The discipline in renewing the mind is found in consistent, intentional meditation on the Word of God. When the Holy Spirit joins in the process, he can write a revelation of God’s truth on our hearts. That is when transformation takes place by the renewing of the mind. If we have shame, unworthiness, and rejection deeply imbedded in us, it will take more consistency and intentionality on our part to create a stronger pathway. The psalmist declares, “Blessed is the man who does not walk in the counsel of the wicked or stand in the way of sinners or sit in the seat of mockers. But his delight is in the law of the Lord, and on his law he meditates day and night. He is like a tree planted by streams of water, which yields its fruit in season and whose leaf does not wither. Whatever he does prospers” (Ps. 1:1-3).
After the new pathway is sufficiently laid in and empowered by the Holy Spirit, when something comes up related to our value, worth, or competence our new neural pathway is accessed and we respond as a person who is confident in our worth, our capacities, and God’s love for us. We no longer feel wounded again or experience the pain of rejection. Satan labors in this field daily wanting us to believe we are beyond love, beyond God’s forgiveness and disqualified from his blessings and plan for our lives. We must be diligent to say only what God says about us Satan will reactivate the old, decayed pathway full of his lies.

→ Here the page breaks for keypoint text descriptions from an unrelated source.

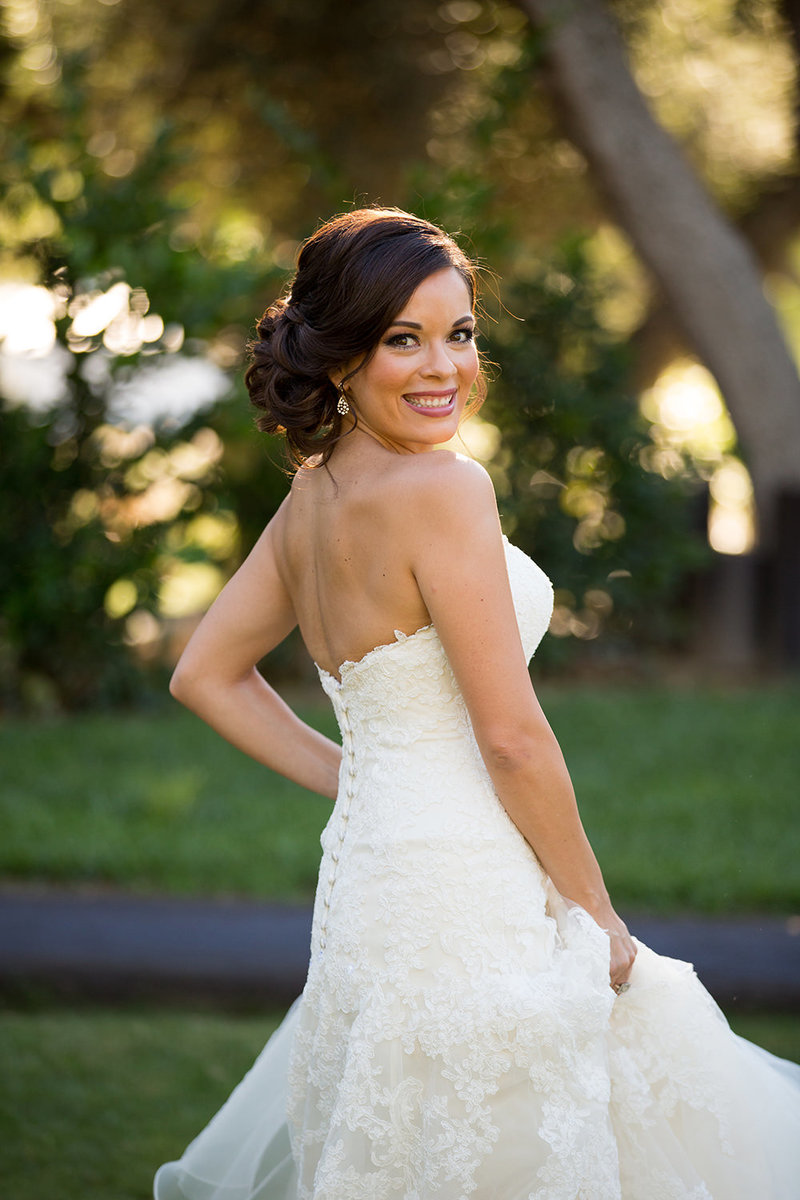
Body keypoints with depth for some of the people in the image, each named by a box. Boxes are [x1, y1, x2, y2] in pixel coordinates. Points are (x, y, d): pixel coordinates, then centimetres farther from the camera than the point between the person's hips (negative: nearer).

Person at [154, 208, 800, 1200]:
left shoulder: (311, 496, 9)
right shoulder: (440, 490, -17)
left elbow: (205, 677, 18)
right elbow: (512, 737, -17)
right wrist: (597, 915, -7)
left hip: (366, 873, 9)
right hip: (466, 896, -9)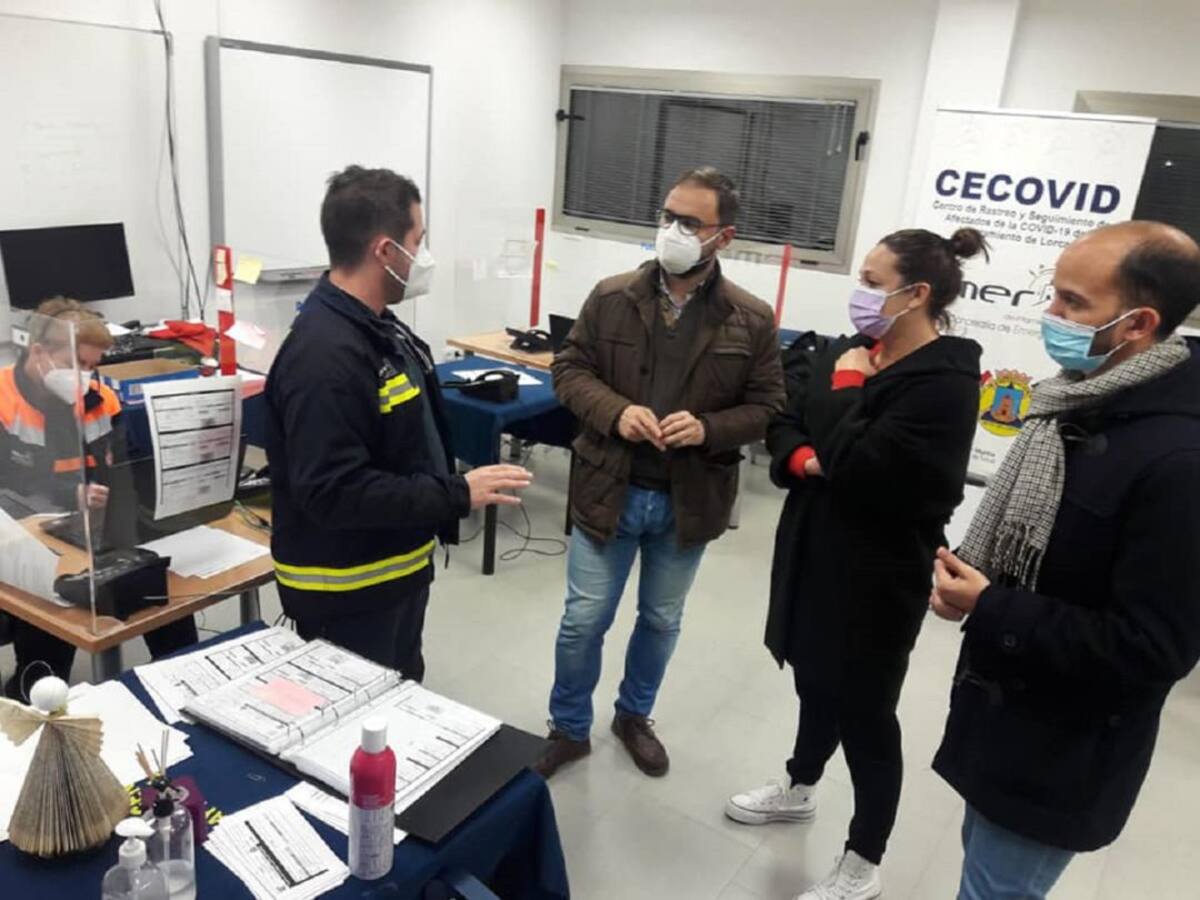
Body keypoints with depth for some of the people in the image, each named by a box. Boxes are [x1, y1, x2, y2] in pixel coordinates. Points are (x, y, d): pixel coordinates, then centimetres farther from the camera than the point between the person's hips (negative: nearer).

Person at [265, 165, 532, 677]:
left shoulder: (377, 327, 6)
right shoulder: (325, 355, -28)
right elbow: (334, 491, -31)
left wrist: (452, 491, 12)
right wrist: (457, 497, -27)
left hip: (395, 571, 10)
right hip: (347, 593, -10)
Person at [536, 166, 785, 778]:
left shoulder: (752, 320, -5)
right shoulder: (611, 297, -4)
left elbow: (767, 407, -2)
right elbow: (569, 369, 1)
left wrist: (708, 430, -21)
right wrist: (615, 411, -18)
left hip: (688, 500, 1)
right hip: (609, 490, 0)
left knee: (662, 620, 19)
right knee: (584, 619, 8)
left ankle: (634, 716, 44)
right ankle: (569, 728, 31)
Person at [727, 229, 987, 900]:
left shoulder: (944, 382, -20)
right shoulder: (852, 350, 4)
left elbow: (861, 467, -27)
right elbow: (783, 418, 5)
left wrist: (844, 388, -16)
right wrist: (800, 458, -15)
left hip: (877, 572, -7)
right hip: (814, 551, 8)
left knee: (864, 711, 7)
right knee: (816, 681, 25)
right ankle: (800, 789, 50)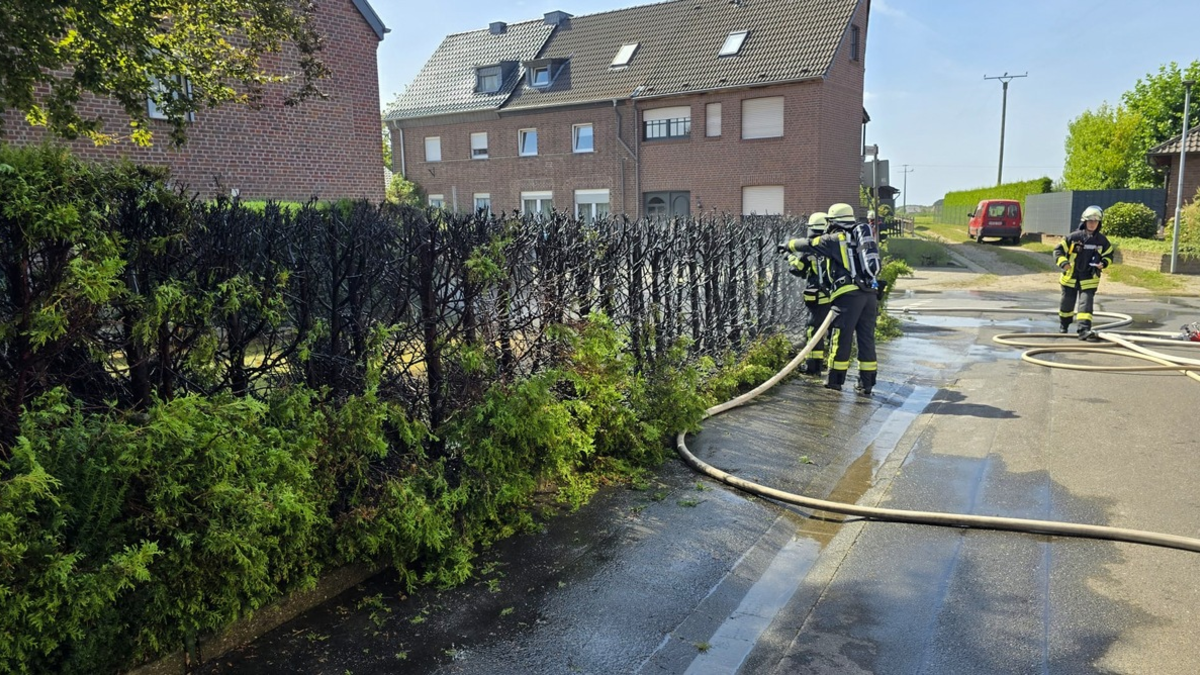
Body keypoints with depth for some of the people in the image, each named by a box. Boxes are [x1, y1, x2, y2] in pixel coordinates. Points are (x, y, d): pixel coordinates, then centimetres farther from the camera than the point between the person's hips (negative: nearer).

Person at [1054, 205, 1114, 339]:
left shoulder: (1102, 240, -1)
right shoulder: (1074, 237, -8)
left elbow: (1109, 255, 12)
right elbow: (1058, 250, -5)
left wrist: (1103, 263, -9)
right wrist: (1063, 263, -21)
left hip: (1089, 279, 0)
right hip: (1071, 277, 0)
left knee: (1086, 303, -12)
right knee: (1067, 302, 13)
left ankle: (1084, 329, -18)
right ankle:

If you struggle with your identity, your self-esteem, begin to read God’s word with an eye toward seeing who the Father says you are in Christ. Find a half dozen scriptures the Holy Spirit highlights for you and meditate on them day and night. To become who God has called us to be, we must see ourselves as that person. Set a goal of reading these scriptures out loud, writing them down, talking about them, singing them, etc. every day for ninety days. You will see transformation take place in your life. Have your children do it with you!